Please count the lines in the entries below that include the word "para", and give only the number.

(Beginning of Supplied entries)

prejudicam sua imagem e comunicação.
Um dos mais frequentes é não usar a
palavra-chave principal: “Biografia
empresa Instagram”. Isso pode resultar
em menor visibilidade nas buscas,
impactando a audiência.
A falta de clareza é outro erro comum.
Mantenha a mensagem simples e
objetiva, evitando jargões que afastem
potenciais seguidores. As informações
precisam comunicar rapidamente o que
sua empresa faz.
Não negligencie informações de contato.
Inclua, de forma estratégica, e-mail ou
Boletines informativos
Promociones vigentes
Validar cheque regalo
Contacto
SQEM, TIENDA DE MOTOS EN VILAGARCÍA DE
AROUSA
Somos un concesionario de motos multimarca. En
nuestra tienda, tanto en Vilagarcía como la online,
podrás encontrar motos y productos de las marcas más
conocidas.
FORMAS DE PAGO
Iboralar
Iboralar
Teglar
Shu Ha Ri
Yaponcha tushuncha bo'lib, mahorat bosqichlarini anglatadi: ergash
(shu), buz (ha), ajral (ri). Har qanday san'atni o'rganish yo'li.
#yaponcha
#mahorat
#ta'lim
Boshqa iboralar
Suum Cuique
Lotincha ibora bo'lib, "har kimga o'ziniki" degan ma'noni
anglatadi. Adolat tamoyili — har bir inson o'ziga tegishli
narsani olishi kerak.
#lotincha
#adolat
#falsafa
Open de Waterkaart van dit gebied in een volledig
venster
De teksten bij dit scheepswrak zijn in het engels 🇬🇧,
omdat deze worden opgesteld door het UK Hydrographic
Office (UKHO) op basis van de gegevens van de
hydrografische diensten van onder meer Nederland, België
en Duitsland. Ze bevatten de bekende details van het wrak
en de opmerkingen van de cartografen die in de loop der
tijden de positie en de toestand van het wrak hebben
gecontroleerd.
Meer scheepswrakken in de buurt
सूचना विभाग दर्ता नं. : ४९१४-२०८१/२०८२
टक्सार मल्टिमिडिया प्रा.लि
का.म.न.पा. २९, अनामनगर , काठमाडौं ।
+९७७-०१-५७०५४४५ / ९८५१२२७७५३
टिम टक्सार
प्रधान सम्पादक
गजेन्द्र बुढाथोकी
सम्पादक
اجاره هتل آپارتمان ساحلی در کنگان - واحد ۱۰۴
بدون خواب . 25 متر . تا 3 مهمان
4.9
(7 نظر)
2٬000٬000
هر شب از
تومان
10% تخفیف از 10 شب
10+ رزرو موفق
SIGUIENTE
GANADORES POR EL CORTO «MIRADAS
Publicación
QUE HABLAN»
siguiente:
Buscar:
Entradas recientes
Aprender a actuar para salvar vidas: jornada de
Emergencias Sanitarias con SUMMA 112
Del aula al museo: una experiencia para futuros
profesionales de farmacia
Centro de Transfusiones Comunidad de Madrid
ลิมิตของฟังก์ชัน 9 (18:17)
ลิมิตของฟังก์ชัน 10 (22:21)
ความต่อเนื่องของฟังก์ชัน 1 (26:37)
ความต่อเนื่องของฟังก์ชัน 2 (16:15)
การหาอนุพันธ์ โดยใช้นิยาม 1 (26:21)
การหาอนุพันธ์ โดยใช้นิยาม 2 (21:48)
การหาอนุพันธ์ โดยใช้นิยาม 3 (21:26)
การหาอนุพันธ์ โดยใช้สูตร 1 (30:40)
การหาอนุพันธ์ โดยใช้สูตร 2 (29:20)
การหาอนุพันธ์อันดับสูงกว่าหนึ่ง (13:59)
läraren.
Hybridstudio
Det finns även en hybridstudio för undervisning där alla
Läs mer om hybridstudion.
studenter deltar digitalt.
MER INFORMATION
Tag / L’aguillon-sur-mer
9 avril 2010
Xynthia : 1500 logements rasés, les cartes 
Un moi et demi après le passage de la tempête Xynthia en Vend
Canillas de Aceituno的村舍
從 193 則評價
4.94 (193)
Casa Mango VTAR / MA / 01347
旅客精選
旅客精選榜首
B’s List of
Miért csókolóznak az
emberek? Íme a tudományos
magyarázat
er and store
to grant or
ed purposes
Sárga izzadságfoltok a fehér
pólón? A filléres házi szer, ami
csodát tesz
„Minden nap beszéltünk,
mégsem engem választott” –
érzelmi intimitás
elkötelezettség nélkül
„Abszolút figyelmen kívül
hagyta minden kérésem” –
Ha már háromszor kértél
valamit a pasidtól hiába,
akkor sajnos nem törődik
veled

(End of Supplied entries)

- _Task output_: 2